Historia de Lanzarote del Lago
Historia de Lanzarote del Lago Cuenta ahora la historia que cuando mi señor Galván se separó de Héctor, cabalgó por el camino del bosque hasta que fue después de la hora de nona. Vio entonces a la derecha un pabellón plantado junto al riachuelo de una fuente. Se dirige hacia allí para saber quién hay dentro; cuando llega a la entrada, ve hasta seis hombres que comían en el suelo sobre la hierba fresca. Mi señor Galván no había comido en todo el día y tenía muchas ganas; por eso descabalga, ata su caballo a un árbol y cuelga el escudo de una rama; luego, entra en el pabellón y saluda a los que estaban sentados comiendo; pero nadie le contesta una palabra, sino que todos lo miran con felonía.
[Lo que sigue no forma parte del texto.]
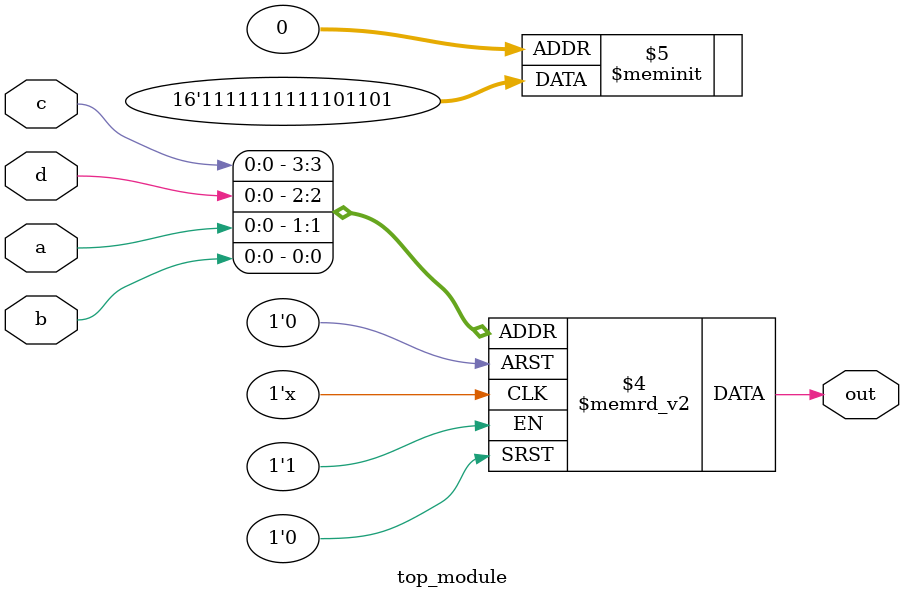
<source format=sv>
module top_module (
  input a,
  input b,
  input c,
  input d,
  output reg out
);
  
  always @* begin
    case({c, d, a, b})
      4'b0000: out = 1'b1;
      4'b0001: out = 1'b0;
      4'b0010: out = 1'b1;
      4'b0011: out = 1'b1;
      4'b0100: out = 1'b0;
      4'b0101: out = 1'b1;
      4'b0110: out = 1'b1;
      4'b0111: out = 1'b1;
      4'b1000: out = 1'b1;
      4'b1001: out = 1'b1;
      4'b1010: out = 1'b1;
      4'b1011: out = 1'b1;
      4'b1100: out = 1'b1;
      4'b1101: out = 1'b1;
      4'b1110: out = 1'b1;
      4'b1111: out = 1'b1;
    endcase
  end

endmodule

</source>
Al ver que no le contestan, no deja de sentarse, con la espada ceñida, y se quita el yelmo de la cabeza colocándolo a su lado; después, empieza a comer con muchas ganas, como quien tenía gran hambre y le dice al que estaba sentado a su lado:
—Comed, buen señor, y alegraos.
—Por Dios, señor caballero, no puedo alegrarme por la comida que os estáis comiendo delante de mí; yo tenía tantas ganas de comer como vos: y os prohíbo que sigáis cogiendo, pues por mi cabeza lo pagaríais caro.
Los demás le dicen que si no se va, lo matarán; les contesta que no se moverá por todos ellos, «pero lo siento por mi caballo, que no tiene qué comer».